Monday, July 14, 2014

Lebron James – Economic Lessons


Lebron has signed with Cleveland for 21 million dollars a year, for two years.  He is an extremely talented basketball player, trains hard, works at his career, plays with elegance and ferocity.  Cleveland obviously believes he is worth more than they are paying _ the capitalist system working in all its beauty.  For all I know he is also highly intelligent, with a winning personality.  Certainly he deserves everything he is getting.  There are basic economic lessons in this story.

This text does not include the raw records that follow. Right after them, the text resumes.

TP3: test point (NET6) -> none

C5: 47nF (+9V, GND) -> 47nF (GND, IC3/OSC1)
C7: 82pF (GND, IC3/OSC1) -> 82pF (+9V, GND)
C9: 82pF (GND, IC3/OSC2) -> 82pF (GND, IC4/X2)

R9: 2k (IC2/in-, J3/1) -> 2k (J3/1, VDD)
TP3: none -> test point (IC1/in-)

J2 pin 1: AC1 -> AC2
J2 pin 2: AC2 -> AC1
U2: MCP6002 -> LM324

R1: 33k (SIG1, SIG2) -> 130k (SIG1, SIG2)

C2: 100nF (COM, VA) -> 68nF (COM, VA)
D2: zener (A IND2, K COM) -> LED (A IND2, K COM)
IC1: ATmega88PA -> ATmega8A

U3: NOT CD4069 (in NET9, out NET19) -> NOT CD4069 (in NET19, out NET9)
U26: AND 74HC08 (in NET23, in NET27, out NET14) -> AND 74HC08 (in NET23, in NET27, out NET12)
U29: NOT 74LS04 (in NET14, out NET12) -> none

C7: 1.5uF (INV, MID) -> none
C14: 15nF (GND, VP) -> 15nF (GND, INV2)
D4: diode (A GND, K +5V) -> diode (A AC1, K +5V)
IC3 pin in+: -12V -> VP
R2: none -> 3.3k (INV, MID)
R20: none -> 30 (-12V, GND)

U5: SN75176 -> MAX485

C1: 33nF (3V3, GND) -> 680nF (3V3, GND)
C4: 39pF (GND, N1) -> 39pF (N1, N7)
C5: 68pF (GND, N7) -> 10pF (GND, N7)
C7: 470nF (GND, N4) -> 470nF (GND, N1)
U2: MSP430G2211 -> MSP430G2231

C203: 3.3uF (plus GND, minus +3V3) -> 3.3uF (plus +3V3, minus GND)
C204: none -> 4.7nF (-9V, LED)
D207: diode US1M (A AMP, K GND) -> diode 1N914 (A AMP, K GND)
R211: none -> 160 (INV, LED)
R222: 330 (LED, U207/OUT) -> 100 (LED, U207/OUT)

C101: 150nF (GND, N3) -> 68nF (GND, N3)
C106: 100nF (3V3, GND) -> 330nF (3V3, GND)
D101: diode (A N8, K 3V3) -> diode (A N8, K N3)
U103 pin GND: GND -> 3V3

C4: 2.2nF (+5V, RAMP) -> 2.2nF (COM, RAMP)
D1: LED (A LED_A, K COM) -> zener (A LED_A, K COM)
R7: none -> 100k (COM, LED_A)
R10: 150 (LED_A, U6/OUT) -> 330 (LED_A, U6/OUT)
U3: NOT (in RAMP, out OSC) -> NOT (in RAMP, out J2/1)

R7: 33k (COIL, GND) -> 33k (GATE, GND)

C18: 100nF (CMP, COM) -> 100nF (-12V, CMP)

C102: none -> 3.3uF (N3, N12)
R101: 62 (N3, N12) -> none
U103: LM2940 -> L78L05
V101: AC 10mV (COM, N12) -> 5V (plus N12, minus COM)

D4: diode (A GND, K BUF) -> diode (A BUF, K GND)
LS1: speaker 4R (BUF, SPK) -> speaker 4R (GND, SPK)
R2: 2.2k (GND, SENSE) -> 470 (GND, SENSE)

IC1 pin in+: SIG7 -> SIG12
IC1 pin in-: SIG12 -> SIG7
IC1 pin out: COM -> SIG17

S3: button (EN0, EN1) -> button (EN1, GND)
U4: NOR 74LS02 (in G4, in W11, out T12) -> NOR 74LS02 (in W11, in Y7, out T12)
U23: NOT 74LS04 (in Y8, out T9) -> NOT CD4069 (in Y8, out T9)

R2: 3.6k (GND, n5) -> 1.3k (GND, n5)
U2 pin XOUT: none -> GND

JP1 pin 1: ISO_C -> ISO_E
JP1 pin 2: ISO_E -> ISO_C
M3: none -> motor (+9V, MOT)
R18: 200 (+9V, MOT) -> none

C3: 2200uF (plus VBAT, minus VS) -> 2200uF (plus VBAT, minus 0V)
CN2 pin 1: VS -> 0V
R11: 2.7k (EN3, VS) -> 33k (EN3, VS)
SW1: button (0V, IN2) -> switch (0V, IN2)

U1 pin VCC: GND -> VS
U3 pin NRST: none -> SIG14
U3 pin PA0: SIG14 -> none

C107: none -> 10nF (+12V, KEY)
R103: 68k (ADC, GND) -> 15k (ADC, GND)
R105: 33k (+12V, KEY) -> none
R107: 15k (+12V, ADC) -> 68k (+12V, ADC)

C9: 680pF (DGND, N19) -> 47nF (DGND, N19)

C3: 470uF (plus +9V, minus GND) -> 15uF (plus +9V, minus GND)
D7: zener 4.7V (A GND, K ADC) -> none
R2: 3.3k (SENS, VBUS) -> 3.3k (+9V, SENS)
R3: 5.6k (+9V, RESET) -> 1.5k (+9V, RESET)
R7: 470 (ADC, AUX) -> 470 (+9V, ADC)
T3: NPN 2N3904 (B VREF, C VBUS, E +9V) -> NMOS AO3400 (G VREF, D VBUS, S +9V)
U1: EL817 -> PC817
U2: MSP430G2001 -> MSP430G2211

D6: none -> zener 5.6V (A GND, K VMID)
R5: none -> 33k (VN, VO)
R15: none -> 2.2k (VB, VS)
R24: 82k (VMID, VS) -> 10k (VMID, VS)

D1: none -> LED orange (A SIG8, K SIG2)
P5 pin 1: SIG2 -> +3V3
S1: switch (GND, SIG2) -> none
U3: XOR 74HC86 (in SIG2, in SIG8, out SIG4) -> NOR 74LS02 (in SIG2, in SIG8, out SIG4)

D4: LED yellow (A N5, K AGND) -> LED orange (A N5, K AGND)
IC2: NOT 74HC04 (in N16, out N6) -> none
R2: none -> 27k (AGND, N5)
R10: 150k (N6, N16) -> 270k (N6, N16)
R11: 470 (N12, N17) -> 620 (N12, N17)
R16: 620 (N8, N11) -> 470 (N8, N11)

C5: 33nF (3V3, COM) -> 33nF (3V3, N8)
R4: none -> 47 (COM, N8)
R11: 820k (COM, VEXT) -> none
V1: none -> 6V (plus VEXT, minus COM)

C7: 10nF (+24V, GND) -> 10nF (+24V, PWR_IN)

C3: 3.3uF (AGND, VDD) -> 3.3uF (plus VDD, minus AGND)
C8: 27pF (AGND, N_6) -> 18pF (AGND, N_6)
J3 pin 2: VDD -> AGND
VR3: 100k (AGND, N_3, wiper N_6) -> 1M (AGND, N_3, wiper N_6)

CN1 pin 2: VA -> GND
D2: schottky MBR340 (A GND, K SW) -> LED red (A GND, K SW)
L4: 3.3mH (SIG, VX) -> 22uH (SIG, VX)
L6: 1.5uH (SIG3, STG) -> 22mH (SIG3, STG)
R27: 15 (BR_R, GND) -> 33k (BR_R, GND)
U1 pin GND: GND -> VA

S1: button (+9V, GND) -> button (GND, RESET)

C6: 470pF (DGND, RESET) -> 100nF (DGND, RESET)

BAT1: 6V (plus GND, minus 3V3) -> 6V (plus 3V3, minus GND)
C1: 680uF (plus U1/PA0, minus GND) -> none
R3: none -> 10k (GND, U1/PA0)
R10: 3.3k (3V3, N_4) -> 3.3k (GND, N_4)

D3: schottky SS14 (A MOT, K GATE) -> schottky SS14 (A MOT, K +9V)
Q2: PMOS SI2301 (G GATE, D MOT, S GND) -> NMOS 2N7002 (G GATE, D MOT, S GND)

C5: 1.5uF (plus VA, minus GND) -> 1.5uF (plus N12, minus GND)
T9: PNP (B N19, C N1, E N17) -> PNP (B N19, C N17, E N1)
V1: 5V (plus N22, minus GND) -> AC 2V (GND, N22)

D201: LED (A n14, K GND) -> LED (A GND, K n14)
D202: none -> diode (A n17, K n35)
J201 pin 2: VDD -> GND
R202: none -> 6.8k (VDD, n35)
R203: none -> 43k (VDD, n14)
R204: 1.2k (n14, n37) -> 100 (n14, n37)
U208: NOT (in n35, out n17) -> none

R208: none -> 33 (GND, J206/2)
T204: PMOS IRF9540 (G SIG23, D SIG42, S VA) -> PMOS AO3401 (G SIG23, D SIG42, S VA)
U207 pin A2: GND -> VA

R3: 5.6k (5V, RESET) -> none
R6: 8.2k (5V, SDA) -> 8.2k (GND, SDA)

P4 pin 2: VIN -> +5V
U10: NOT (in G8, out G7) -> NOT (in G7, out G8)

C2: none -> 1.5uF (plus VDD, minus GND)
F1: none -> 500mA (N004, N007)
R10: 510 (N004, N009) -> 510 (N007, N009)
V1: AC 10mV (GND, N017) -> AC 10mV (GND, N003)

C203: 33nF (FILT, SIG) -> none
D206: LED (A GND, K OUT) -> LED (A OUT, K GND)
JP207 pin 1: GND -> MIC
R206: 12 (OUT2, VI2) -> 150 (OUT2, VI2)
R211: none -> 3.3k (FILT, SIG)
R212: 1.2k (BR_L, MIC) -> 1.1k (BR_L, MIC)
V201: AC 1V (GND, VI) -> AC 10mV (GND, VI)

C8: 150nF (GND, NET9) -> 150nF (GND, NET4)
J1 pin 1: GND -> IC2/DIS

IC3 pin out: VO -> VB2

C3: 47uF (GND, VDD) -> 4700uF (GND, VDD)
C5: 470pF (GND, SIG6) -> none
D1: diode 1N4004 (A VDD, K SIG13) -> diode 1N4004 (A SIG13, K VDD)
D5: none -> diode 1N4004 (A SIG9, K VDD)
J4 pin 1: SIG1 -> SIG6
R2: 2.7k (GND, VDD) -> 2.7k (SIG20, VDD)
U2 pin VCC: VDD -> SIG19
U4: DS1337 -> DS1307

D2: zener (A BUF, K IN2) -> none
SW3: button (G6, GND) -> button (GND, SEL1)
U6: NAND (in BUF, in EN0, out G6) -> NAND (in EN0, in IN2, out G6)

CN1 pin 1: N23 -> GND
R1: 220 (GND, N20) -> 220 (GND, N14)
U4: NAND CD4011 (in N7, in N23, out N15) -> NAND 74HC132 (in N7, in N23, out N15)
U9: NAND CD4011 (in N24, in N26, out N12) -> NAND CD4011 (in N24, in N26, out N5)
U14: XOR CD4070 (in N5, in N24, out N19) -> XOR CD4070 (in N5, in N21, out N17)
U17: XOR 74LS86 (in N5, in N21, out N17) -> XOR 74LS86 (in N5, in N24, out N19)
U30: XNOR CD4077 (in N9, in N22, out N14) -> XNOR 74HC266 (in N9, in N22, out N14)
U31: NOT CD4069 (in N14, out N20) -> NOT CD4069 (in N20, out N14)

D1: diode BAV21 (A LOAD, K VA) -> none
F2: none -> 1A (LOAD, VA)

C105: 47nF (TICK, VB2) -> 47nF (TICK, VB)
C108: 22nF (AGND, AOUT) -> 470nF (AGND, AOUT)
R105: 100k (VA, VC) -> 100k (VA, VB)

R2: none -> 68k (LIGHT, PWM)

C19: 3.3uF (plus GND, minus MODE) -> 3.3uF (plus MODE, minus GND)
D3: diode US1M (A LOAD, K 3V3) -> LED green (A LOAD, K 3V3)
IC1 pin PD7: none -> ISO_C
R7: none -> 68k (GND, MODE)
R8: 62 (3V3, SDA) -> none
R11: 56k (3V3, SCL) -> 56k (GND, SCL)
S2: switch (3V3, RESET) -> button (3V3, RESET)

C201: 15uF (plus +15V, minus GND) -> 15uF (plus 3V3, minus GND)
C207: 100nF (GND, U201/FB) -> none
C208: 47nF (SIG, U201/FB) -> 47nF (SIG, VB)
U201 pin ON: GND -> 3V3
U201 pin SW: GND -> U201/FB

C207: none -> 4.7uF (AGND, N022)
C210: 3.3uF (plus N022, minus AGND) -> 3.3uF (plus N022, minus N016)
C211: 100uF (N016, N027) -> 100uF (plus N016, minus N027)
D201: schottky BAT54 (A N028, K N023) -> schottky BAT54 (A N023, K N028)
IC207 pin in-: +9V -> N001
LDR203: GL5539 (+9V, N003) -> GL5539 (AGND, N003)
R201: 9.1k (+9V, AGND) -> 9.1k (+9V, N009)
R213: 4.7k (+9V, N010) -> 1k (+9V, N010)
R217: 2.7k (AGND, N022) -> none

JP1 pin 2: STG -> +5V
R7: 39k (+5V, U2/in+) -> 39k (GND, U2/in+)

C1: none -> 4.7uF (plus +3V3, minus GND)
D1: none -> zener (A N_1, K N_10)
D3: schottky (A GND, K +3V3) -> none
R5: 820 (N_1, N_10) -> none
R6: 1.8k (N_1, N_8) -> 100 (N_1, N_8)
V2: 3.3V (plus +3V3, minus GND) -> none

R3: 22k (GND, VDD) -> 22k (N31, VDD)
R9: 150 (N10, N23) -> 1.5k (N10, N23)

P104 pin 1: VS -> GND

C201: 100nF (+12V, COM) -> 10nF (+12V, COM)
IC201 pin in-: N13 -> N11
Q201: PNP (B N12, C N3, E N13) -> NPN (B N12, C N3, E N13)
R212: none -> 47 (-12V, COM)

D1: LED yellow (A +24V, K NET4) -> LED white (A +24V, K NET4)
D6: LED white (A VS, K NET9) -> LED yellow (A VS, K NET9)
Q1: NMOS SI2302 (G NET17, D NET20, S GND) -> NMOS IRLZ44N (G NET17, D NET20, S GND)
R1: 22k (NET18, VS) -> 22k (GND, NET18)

Lesson 1 is that commencement speakers lie.  We cannot be anything we want.  The most rewarded are often the most freakish _ with genius intelligence, physical gifts, stamina, or even obscure advantages like a need to sleep only one hour a day.  Not to mention the less discussed differences of luck and birth _ unlike many of his peers, LeBron has fortunately avoided injury.  At under five and a half feet, I could not be Lebron, no matter how much I practiced.  Half the human race is of the wrong sex to be offered his position.

Lesson2 is that there are few equivalent niches in the modern world.  Even if LeBron were 10 years older or injured there would be no equal job into which he could retrain.  The also-rans do not scale gracefully from his high salary to lower ones _ there are probably hundreds of thousands of beneficiaries from professional basketball _ media, airplanes, hotels, construction, ticket takers, advertising, vendors, and so forth.  Find the median income derived from all these and discover inequality of income.  And that has nothing at all to do with how “hard” each of the “losers” is working.  There just are simply few high paying jobs, and most that are very low paying.

Lesson 3 is that “equal opportunity” is a corrosive myth.  The chance to do well is not the same as being groomed or handed wonderful possibilities because of genetic or cultural accidents.  Horatio Alger’s real-life counterparts often starve to death.  Even Ayn Rand’s architect will have fallow periods when no building is going on or he is not part of the current building clique.  This leads to intense hoarding and misery in both good times and bad, for “number one” is always in fragile danger no matter how much he appears to have.  This may be the worst aspect of current academic economic conventional wisdom.

Lesson 4 is that luck is always present.  Time and place matter.  If Lebron had been born fifty years earlier, a basketball career paid nothing at all.  If born two hundred years earlier in the same place, he would likely have been a slave, good for nothing except for an owner to show off, to beat up, and to feed too much for what he was worth.  If born in his ancestor’s native land, he might have been a simple herdsman, hardly distinguished from any of the others of his tribe.  But he has what is needed to meet a current social fad.  Some abilities are always wasted and out of synch with the times _ consider all the frustrated would-be Alexander the Greats or Napoleons.

Lesson 5 is that we need LeBron for social cohesion.  Like any human society, stability requires some bread and circuses.  There is absolutely nothing wrong with escape into the circuses, as long as the bread is not forgotten.  Vast inequality is hardly terrible as long as minimal living standards for everyone are met.  How much should those like LeBron contribute financially to maintain the living standards of the rest of the industrial quasi-slave laborers, a dime a dozen, flipping hamburgers or mowing yards or taking tickets, interchangeable and essentially economically worthless?